We had roast beef and pork, onions, squash, potatoes, pickles, bread, butter, tea cream, mince and apple pies for dinner. Passed bread cake and pickles after the tree was shaken. All seem to have had a pleasant time but father is feeling badly.
Frank gave me a lovely album for cabinet pictures. I had a 12.50 check from Grandpa W. and various other things.
Frank’s head troubles him – he has the “La Grippe”.
Thursday, December 26, 1889
Did not do much but pick up after yesterday’s works. Father and mother went home this morn and took Jack-horse with them.
Rec’d express bundle from Marion.
School does not keep again until next Mon.
Rainy – Frank went to Northampton.
Grandpa cut up the pork.
Alice did ironing. Very windy night.
Friday, December 27, 1889
Pleasant day. Frank down to village this P.M. Drew wood this A.M. I ironed shirts and collars. Commenced to fix the girls black cloaks. Made yeast, cut apples to dry.
Written cards to Marion, Clara, Mrs. G. and Miss Prouty.
The grippe troubles F. some yet – his head is dizzy by spells but he has not given up to go to bed.
Sunday, December 29, 1889
Pleasant in the morn, but commenced to rain at about church time; moisture froze as fast as it fell causing many to slip down. Mrs.
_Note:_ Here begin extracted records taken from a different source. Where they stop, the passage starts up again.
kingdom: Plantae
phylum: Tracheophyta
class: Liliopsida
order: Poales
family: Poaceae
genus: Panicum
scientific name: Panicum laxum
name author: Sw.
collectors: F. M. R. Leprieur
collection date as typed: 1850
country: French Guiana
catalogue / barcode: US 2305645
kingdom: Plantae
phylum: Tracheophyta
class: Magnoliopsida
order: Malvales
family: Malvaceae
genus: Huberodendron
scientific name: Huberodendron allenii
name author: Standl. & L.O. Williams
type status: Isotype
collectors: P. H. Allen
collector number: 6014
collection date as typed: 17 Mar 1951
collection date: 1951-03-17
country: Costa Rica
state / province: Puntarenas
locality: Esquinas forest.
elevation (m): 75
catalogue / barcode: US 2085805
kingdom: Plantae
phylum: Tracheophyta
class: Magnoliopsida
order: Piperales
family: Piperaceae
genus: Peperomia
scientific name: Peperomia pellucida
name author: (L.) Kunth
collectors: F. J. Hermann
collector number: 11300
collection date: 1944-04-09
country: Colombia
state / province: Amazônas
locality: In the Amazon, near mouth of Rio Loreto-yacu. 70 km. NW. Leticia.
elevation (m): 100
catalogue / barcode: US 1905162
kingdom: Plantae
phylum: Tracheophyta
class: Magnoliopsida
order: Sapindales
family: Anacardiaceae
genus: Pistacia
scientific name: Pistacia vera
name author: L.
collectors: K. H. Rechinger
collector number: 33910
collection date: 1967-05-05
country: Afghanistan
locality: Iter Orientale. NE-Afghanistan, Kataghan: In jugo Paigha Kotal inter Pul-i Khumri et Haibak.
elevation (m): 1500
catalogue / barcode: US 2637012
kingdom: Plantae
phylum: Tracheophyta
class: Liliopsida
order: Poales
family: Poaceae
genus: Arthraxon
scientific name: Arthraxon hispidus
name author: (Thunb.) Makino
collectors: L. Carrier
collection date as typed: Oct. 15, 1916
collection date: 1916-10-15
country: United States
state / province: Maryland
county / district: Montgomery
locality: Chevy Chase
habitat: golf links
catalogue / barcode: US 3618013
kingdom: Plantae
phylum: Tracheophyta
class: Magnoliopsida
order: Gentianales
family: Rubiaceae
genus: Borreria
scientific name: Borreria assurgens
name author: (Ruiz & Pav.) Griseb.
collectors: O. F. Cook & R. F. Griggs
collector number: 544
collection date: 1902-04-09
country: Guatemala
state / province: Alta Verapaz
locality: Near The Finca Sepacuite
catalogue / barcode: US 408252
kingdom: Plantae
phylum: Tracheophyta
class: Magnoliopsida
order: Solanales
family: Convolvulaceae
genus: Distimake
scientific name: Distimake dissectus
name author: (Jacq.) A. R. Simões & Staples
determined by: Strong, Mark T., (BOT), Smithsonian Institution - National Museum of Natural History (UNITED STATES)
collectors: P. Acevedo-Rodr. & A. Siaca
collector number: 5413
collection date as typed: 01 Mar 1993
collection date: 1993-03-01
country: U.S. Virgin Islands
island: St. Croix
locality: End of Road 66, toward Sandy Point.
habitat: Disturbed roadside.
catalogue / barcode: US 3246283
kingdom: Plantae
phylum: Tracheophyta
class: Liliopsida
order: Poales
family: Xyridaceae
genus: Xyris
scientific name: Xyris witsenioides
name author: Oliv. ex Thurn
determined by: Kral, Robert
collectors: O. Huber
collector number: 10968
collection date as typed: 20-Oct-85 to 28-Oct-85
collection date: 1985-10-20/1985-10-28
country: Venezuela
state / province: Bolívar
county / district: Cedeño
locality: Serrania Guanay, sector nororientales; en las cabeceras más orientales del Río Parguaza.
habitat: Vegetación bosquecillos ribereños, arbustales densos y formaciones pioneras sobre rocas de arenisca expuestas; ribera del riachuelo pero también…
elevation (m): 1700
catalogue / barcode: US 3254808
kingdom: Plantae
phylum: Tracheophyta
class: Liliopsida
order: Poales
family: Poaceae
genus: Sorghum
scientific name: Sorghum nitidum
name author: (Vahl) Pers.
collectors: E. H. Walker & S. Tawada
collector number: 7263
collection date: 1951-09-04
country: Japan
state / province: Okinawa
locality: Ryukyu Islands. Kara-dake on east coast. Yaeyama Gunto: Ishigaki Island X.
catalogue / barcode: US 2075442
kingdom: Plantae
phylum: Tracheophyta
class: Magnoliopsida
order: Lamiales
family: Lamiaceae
Cooper hurt her on the their stone steps. All at ch. except Gr’pa and Grandma.
Monday, December 30, 1889
Frank started on a trip off – I went with him as far as Northampton. He stayed with me until I took the 2 o’c train to come home then he took the cars for Westfield. The morning was very windy but this P.M. the air is more quiet and colder. Sky cloudy.
We hear that Engineer Watson’s wife is dead.
Tuesday, December 31, 1889
Mother and Alice did the washing. I worked on Mattie’s cloak, etc.
Susie is much charmed with her little red comb.
I made mother a ruche for the neck and Susie a pair of worsted slippers. They look very cunning on her feet.
Alice spent the evening down to Mr. Coopers.